In summary, simple Recurrent Neural Networks (RNNs), while foundational for sequential data processing, are inherently limited by the **vanishing gradient problem**. This mathematical phenomenon arises from the repeated multiplication of small derivative values during backpropagation through time, particularly when using activation functions like sigmoid or tanh. As a result, gradients from early time steps in a long sequence shrink to near zero, effectively preventing the network from learning and retaining information about long-term dependencies.

This limitation means simple RNNs struggle with tasks that require memory of distant past events in a sequence, leading to reduced accuracy in applications like long-text understanding or complex time-series prediction. The inability to effectively update weights based on early inputs forces the network to rely more heavily on recent information.

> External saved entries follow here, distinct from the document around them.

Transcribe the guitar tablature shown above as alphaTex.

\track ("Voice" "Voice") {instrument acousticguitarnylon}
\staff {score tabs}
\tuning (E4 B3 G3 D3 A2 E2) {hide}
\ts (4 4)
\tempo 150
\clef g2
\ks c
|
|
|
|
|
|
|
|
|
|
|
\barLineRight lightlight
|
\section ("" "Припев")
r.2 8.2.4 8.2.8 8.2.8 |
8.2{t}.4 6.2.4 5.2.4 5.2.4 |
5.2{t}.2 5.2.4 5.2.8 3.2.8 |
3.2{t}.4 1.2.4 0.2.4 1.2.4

To overcome this fundamental challenge, more sophisticated architectures like Long Short-Term Memory (LSTM) networks and Gated Recurrent Units (GRUs) were developed. These models introduce gating mechanisms that provide a more controlled and stable flow of gradients across many time steps, thereby allowing them to effectively capture and utilize long-term dependencies. Understanding the vanishing gradient problem in simple RNNs is therefore essential for appreciating the necessity and ingenuity behind LSTMs and GRUs, which form the bedrock of many state-of-the-art sequential data models today.